Race is a social construct, he said: “We can’t use apartheid categories to rebuild society. We have to find a different way of getting there.”

Jansen suggested quotas instead be based on socio-economic circumstances. It would still improve the racial demographics in universities because of the division of wealth in the country, but would help in moving away from race-based thinking.

He implored students to raise their children “normally”, surrounded by different races and cultures.

“Be very careful what you tell them. Live a life that shows you’re not ethnic or tribalist in your thinking… We need to inscribe on the imagination of our youth a different way of thinking about each other.”

Jansen described tribalist politics of the “our-time-to-rule” type as “moronic”.

“And if you don’t understand that, then you don’t understand how Rwanda happened. Then you don’t understand how Zimbabwe happened, or how the American South happened.”

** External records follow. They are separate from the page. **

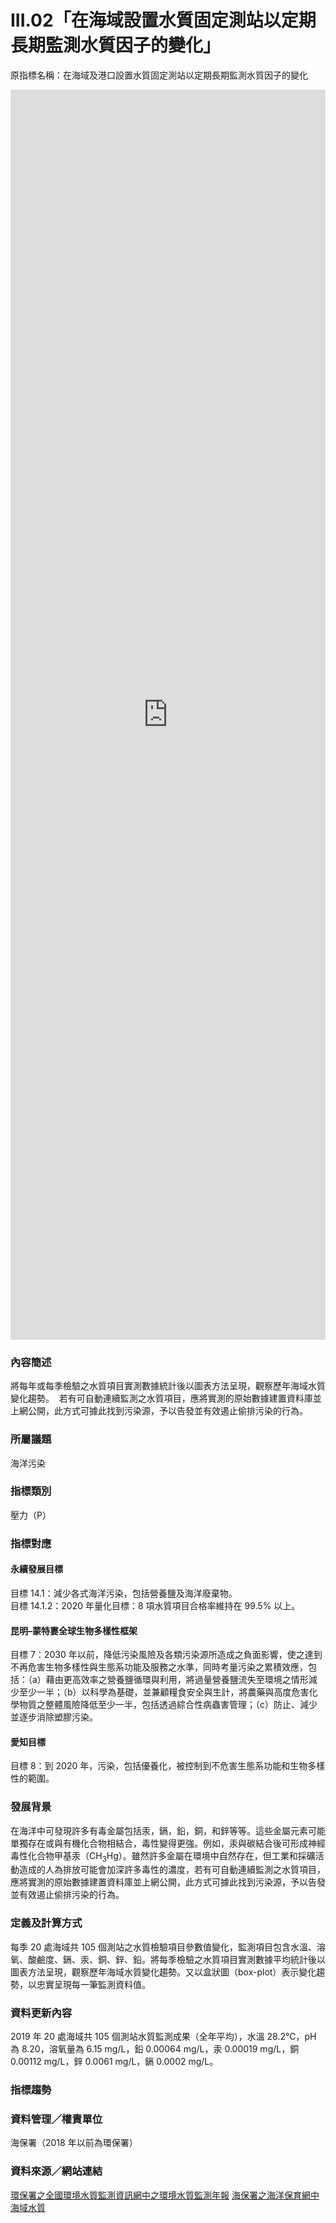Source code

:# III.02「在海域設置水質固定測站以定期長期監測水質因子的變化」
原指標名稱：在海域及港口設置水質固定測站以定期長期監測水質因子的變化

<iframe src="https://TaiBON.github.io/biodiv_indicators/III.02%20在海域及港口設置水質固定測站以定期長期監測水質因子的變化.html" width="100%" height="2000" frameborder="0"></iframe>

### 內容簡述
將每年或每季檢驗之水質項目實測數據統計後以圖表方法呈現，觀察歷年海域水質變化趨勢。 
若有可自動連續監測之水質項目，應將實測的原始數據建置資料庫並上網公開，此方式可據此找到污染源，予以告發並有效遏止偷排污染的行為。
### 所屬議題
海洋污染
### 指標類別
壓力（P）
### 指標對應
#### 永續發展目標
目標 14.1：減少各式海洋污染，包括營養鹽及海洋廢棄物。<br>
目標 14.1.2：2020 年量化目標：8 項水質項目合格率維持在 99.5% 以上。
#### 昆明–蒙特婁全球生物多樣性框架
目標 7：2030 年以前，降低污染風險及各類污染源所造成之負面影響，使之達到不再危害生物多樣性與生態系功能及服務之水準，同時考量污染之累積效應，包括：（a）藉由更高效率之營養鹽循環與利用，將過量營養鹽流失至環境之情形減少至少一半；（b）以科學為基礎，並兼顧糧食安全與生計，將農藥與高度危害化學物質之整體風險降低至少一半，包括透過綜合性病蟲害管理；（c）防止、減少並逐步消除塑膠污染。
#### 愛知目標
目標 8：到 2020 年，污染，包括優養化，被控制到不危害生態系功能和生物多樣性的範圍。
### 發展背景
在海洋中可發現許多有毒金屬包括汞，鎘，鉛，銅，和鋅等等。這些金屬元素可能單獨存在或與有機化合物相結合，毒性變得更強。例如，汞與碳結合後可形成神經毒性化合物甲基汞（CH<sub>3</sub>Hg）。雖然許多金屬在環境中自然存在，但工業和採礦活動造成的人為排放可能會加深許多毒性的濃度，若有可自動連續監測之水質項目，應將實測的原始數據建置資料庫並上網公開，此方式可據此找到污染源，予以告發並有效遏止偷排污染的行為。
### 定義及計算方式
每季 20 處海域共 105 個測站之水質檢驗項目參數值變化，監測項目包含水溫、溶氧、酸鹼度、鎘、汞、銅、鋅、鉛。將每季檢驗之水質項目實測數據平均統計後以圖表方法呈現，觀察歷年海域水質變化趨勢。又以盒狀圖（box-plot）表示變化趨勢，以忠實呈現每一筆監測資料值。
### 資料更新內容
2019 年 20 處海域共 105 個測站水質監測成果（全年平均），水溫 28.2℃，pH 為 8.20，溶氧量為 6.15 mg/L，鉛 0.00064 mg/L，汞 0.00019 mg/L，銅0.00112 mg/L，鋅 0.0061 mg/L，鎘 0.0002 mg/L。
### 指標趨勢 
### 資料管理／權責單位
海保署（2018 年以前為環保署）
### 資料來源／網站連結
[環保署之全國環境水質監測資訊網中之環境水質監測年報](https://wq.epa.gov.tw/Code/Report/ReportList.aspx)
[海保署之海洋保育網中海域水質](https://iocean.oca.gov.tw/OCA_OceanConservation/PUBLIC/Marine_WaterQuality.aspx)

When one audience member brought up the university’s pardoning of the Reitz Four - a group of four UFS students who, in 2007, filmed a group of cleaning staff undergoing a series of humiliating tasks - Jansen used it to illustrate his point.

“They appeared in criminal and civil courts - that was the social justice,” he explained. “Then, what is next? Do you leave four racists on the streets of the Free State to continue doing that? Or do you bring them in and work with them? We only allowed them back into the university after the workers forgave them and said, ‘Bring them back, they’re our children.’ That’s transformation.”